The Lycoming Law Association’s Patricia (Tricia) Shipman was honored January 9, 2012 with the Pennsylvania Bar Association’s 2011 Pro Bono Award. Shipman started her career as a legal services attorney. But it is for her sense of professional and personal responsibility that she was nominated for this award, not for her former employment. Helping those whose access to the courts is compromised by their economic status is what led Shipman to a career in Legal Services and it is also what she continues to believe and demonstrate in her career as a private attorney.
Since entering private practice Shipman has consistently exceeded the “three referral a year mandate” of the Law Association. She is known at North Penn Legal Services (NPLS) as one of the attorneys of last resort, someone who can be contacted when the NPLS staffers have tried everyone else to no avail, knowing that Shipman will generally say yes if at all possible to a call for help for the neediest among us. She also takes cases that NPLS generally doesn’t handle but that are corollary to an issue NLPS is handling and the client has no money to hire someone to represent them in that matter. Shipman was willing to take a very complicated and protracted divorce knowing full well she would be litigating several issues, all pro bono. Her willingness to handle SSI and SSD cases and children’s cases has enabled NPLS to reduce its caseload in those areas and expand in other areas where there was a great need developing. And when NPLS is short staff or for some other reason unable to take on new cases Shipman has contracted with NPLS for
Judicare representation. She champions the cause of legal services not only within the bar but in the community and among other agencies.
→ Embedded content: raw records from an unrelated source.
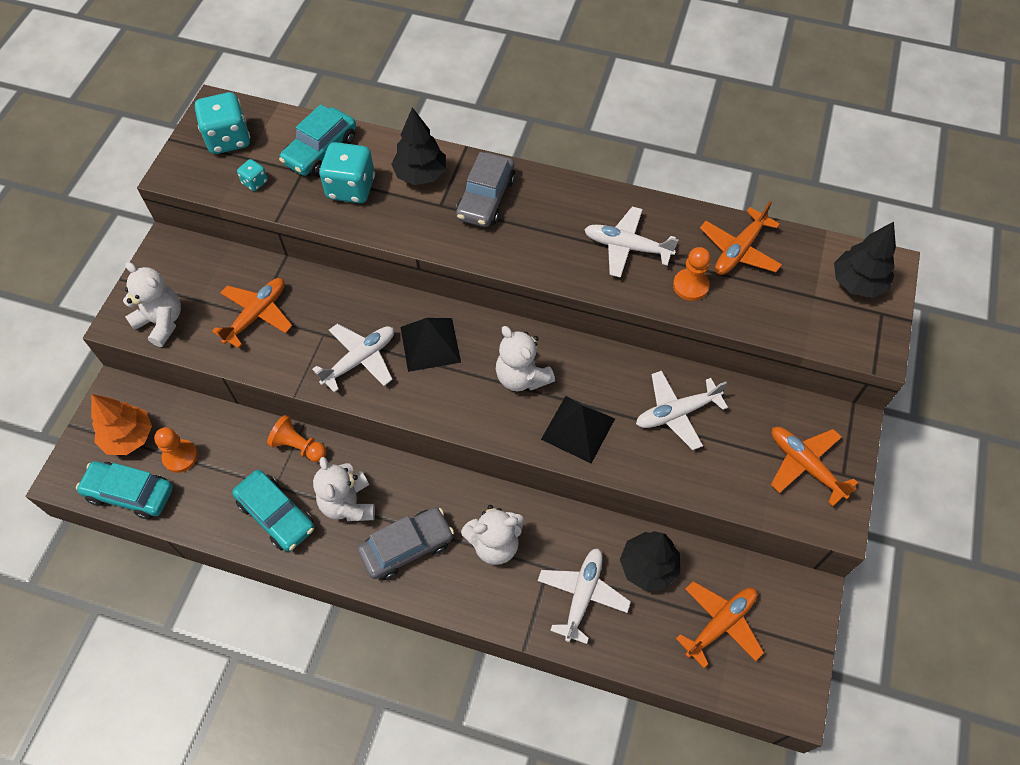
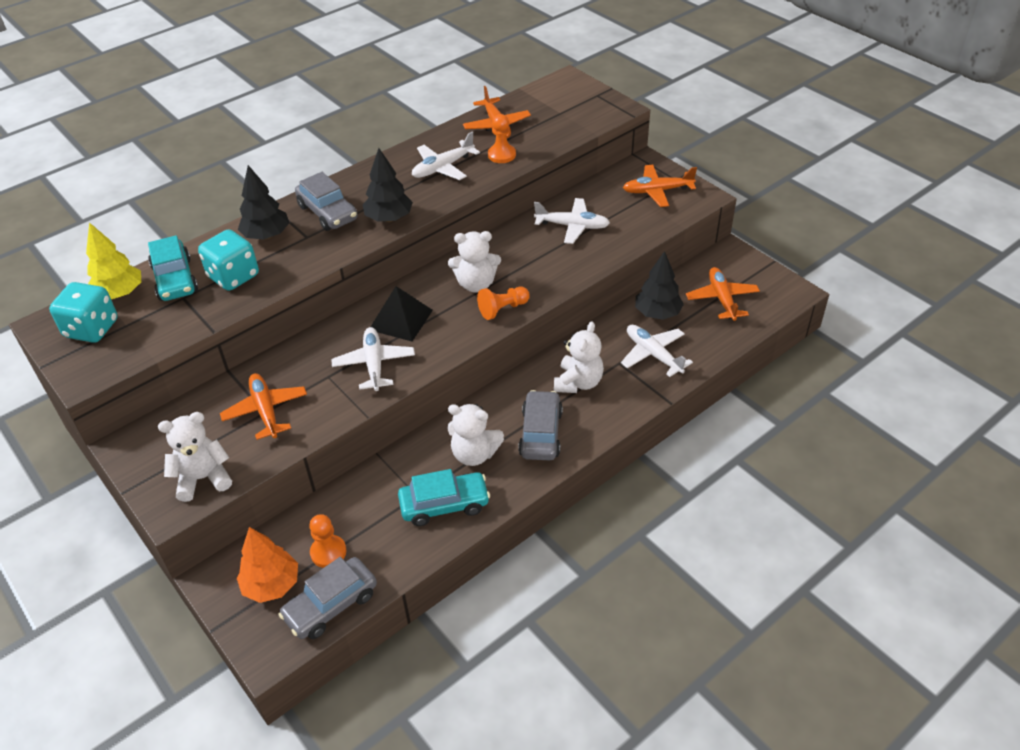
camera: 55 degrees left, 15 degrees down
(130, 493) = (331, 605): turquoise car -> grey car
(255, 182) = (159, 329): turquoise dice -> none
(279, 127) = (120, 294): none -> yellow tree
(298, 446) = (394, 465): orange pawn -> orange pawn (503, 309)
(578, 428) = (542, 275): black pyramid -> none
(676, 413) = (572, 226): white plane -> white plane turned 90 degrees counterclockwise
(857, 283) = (567, 94): black tree -> black tree (389, 218)

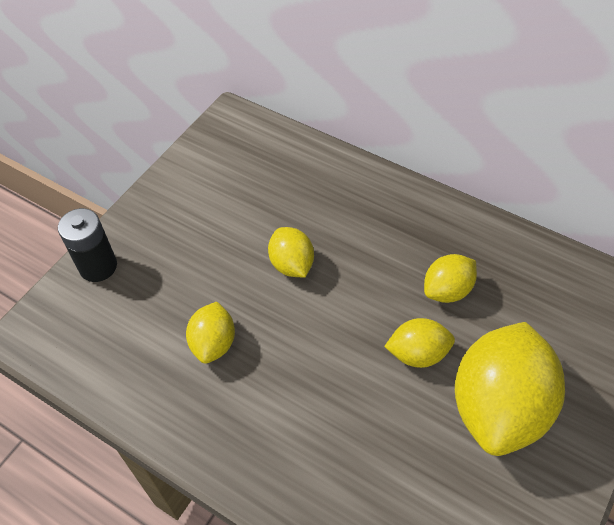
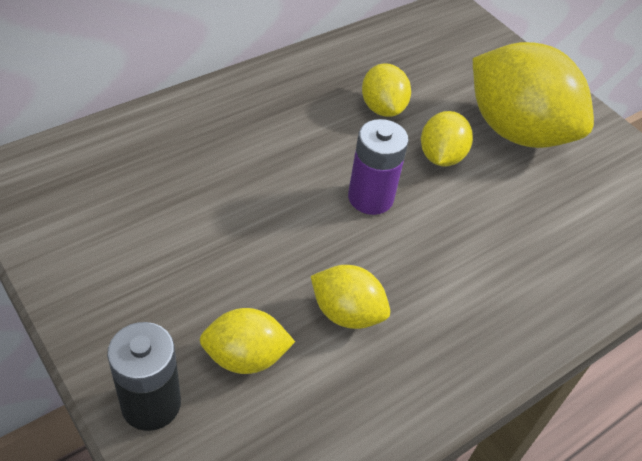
camera: 75 degrees left, 5 degrees down
(292, 264) = (280, 205): yellow lemon -> yellow lemon (245, 357)
(335, 318) = (370, 197): none -> purple battery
Shipman has served on the Legal Services to the Indigent Committee and is one of the main supporters of the Law Association donating money to causes that help the clients of NPLS, like the donation to the Saving Grace shelter.
At a time when Pennsylvania is dealing with a civil legal aid crisis which sees more than half the people who make it to a legal aid office and qualify for legal aid being turned away from receiving such help because of a lack of resources, Shipman’s commitment of pro bono service is a tremendous example for other lawyers and the public at large.